L’État dans tout ça.
Certes, l’État a des responsabilités régaliennes : sécurité, justice, défense, diplomatie. Mais attendre qu’il règle seul les problèmes du quotidien est une impasse. L’avenir économique, social et environnemental de l’île dépend d’abord des Martiniquais eux-mêmes.
L’opinion publique, clé de l’avenir
En Martinique, chacun constate le désarroi face à une gouvernance qui s’essouffle. Mais si l’on veut comprendre les blocages, encore faut-il savoir discerner ce qui relève de l’inefficacité des élus, de l’inaptitude des administrations qu’ils dirigent, et des contraintes imposées par Paris. C’est à ce prix que les citoyens pourront exiger des comptes, au lieu de se contenter de soupirs résignés.
L’avenir de la Martinique n’est pas écrit. Il ne dépend pas uniquement de l’État ni des élus, mais de la capacité du peuple à se saisir de son destin. Sans vigilance citoyenne, toute réforme institutionnelle ne sera qu’un exercice formel, voué à l’enlisement.
Le 25 septembre s’ouvrira le Congrès des élus.
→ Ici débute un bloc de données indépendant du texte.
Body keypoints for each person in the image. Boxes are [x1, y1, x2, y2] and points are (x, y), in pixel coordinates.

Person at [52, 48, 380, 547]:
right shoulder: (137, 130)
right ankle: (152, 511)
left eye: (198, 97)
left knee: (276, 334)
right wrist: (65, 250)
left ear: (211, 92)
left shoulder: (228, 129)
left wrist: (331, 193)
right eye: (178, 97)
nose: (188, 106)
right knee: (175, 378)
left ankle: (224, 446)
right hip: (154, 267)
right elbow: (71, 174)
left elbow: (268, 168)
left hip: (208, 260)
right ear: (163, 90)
Ce moment est décisif : il ne s’agit pas seulement d’une réunion protocolaire, mais d’une étape de nature constitutionnelle. Les propositions qui en sortiront seront transmises au gouvernement français, libre ensuite de préparer une loi.
En clair, l’avenir institutionnel de la Martinique sera façonné par un dialogue dont les citoyens risquent d’être les grands absents, si eux-mêmes ne s’imposent pas comme contrepoids.
Car il faut le dire : sans pression populaire, rien n’oblige l’État à transformer ces discussions en réformes effectives. Les Martiniquais ont donc un devoir impérieux : peser par leurs élus sur le processus, et exercer leur droit de vigilance, par la mobilisation comme par le vote. L’histoire de la Martinique ne s’écrira pas dans les salons ministériels, mais dans la capacité de son peuple à faire entendre sa voix.